New NIL rules go into effect Thursday. What do they mean for teams across the Big 12?



Getty Images - Christian Petersen

It’s one of the biggest days of 2021 for college athletics, if not THE biggest; July 1st, the day new name, image, and likeness (NIL) rules go into place and college athletes can, for the first time, make money.

As of this morning, 24 states have NIL laws on the books, with two more — Louisiana and Missouri — awaiting governor signatures. Of those 24, 14 will have their laws kick in today, July 1st. Arizona’s will kick in later in July. The other states are set to implement rules in 2022 or later.

For all of those states who have yet to pass NIL legislation, the NCAA’s DI Board of Directors officially approved an interim NIL policy on Wednesday that will allow student athletes to also benefit from the ability to profit from their name, image, and likeness. This policy leaves it up to the schools to create their own rules until their states — or the U.S. Government — put new NIL laws into place.

Bills In Place


Oklahoma was the first state in the Big 12 to pass NIL legislation back on May 25th.

Representatives from both OU and OSU were involved in the language of the bill. Like most NIL laws, it gives college athletes the rights to earn money through endorsements, advertisements, personal appearances and sponsorship deals.

There are a lot of similar stipulations in Oklahoma’s NIL bill that can be found in other states’ laws as well:

  • Student Athletes must inform their school if they have hired an agent.
  • They can not use the school’s logo in advertisements or marketing.
  • Athletes can not promote a product that conflicts with a school’s policy or involves sports wagering or banned substance.

One other rule stipulates that athletes are not permitted to enter into any contract that would conflict with their school’s contracts. It’s a rather vague rule that will be up to each school to decide how to deal with.


Texas was the 19th state to enact an NIL law, becoming only the second state in the Big 12 conference to do so.

A few notes from Texas’s bill:

  • Student-athletes cannot sign with an agent. They can only be represented by an “attorney licensed to practice law in this state.”
  • Athelets cannot sign a contract that involves alcohol, tobacco, e-cigarettes or other nicotine devices, anabolic steroids, sports betting, casino gambling, a firearm the student-athlete cannot legally purchase, or a “sexually oriented business.”

One of other rule requires athletes to take part and attend a literacy and life skills workshop of at least five hours at the beginning of the students’ first and third academic years at their schools.

No Bill in Place

Iowa State, West Virginia, Kansas State, and Kansas are all in a similar boat today, relying on the NCAA’s interim NIL rules allowing their student athletes to profit from their name, image, and likeness.

Legislators in all three states have introduced NIL bills. Only the bill in Kansas has made any real progress, as it has passed the House. It will be left up to each school to establish its own set of NIL rules for its student athletes, something that they are likely still working to iron out.

According to Vanessa Miller at The Gazette, last week Iowa State University put out a call for proposals from companies who could provide a “full-service platform for managing student-athlete monetization of their name, image, and likeness.” Proposals are not due back until July 8th, so it’s likely that Iowa State won’t have a contract signed up later this month or early August at the latest.

It’s likely all four schools in states without NIL Legislation will require a few weeks to get their rules figured out, despite the ability for players to begin profiting from NIL today.

## WHAT TO DO:
1) According to the NIL article, on what date did Oklahoma pass its NIL legislation?
2) Update the passage of the NIL article starting at "There are a" and ending at "or banned substance.", replacing "logo" with "emblem".

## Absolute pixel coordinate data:
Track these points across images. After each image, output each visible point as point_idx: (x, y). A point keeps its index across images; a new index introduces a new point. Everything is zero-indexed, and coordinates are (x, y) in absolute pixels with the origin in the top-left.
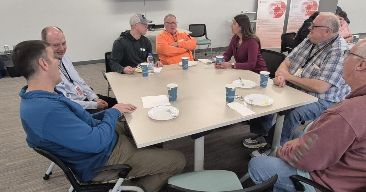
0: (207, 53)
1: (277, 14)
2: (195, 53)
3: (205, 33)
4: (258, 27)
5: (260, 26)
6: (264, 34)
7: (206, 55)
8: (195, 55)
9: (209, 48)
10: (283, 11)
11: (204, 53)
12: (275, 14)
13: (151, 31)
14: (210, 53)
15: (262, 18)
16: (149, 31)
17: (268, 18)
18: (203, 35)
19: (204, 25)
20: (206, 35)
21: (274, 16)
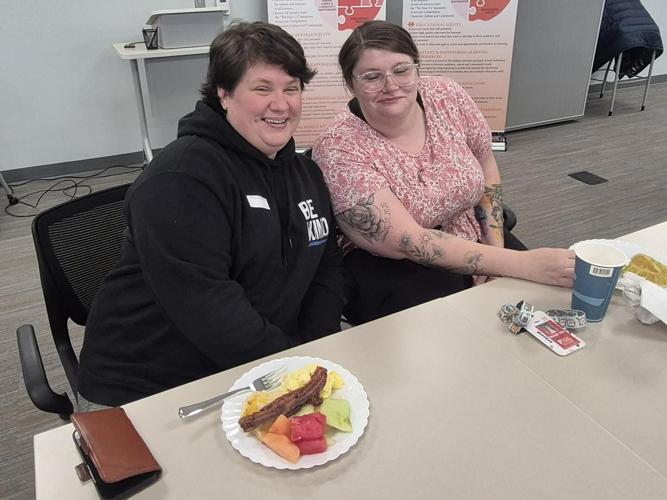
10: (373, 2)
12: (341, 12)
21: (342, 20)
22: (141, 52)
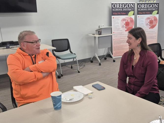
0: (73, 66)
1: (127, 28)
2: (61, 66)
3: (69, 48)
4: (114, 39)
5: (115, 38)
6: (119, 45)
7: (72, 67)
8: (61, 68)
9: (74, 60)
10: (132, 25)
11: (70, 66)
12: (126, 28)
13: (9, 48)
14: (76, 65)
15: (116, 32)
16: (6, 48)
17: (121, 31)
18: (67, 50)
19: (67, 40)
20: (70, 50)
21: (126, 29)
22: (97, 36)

---

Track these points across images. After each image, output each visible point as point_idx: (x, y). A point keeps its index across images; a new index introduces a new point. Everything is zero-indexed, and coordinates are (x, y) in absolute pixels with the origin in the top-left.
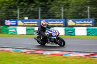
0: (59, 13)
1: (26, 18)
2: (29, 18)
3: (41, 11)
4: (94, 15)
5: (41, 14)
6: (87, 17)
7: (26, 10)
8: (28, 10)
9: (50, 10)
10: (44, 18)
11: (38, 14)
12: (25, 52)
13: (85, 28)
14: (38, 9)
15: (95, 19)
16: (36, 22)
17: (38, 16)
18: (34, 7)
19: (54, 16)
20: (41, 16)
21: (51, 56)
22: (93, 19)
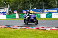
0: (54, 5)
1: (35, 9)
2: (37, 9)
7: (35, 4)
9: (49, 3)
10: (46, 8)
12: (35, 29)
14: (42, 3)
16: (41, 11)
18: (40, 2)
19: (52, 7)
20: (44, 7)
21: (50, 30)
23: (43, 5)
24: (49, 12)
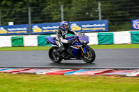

## RESULTS FOR EACH TASK:
1) Oklahoma passed its NIL legislation on May 25th.

2)
There are a lot of similar stipulations in Oklahoma’s NIL bill that can be found in other states’ laws as well:

  • Student Athletes must inform their school if they have hired an agent.
  • They can not use the school’s emblem in advertisements or marketing.
  • Athletes can not promote a product that conflicts with a school’s policy or involves sports wagering or banned substance.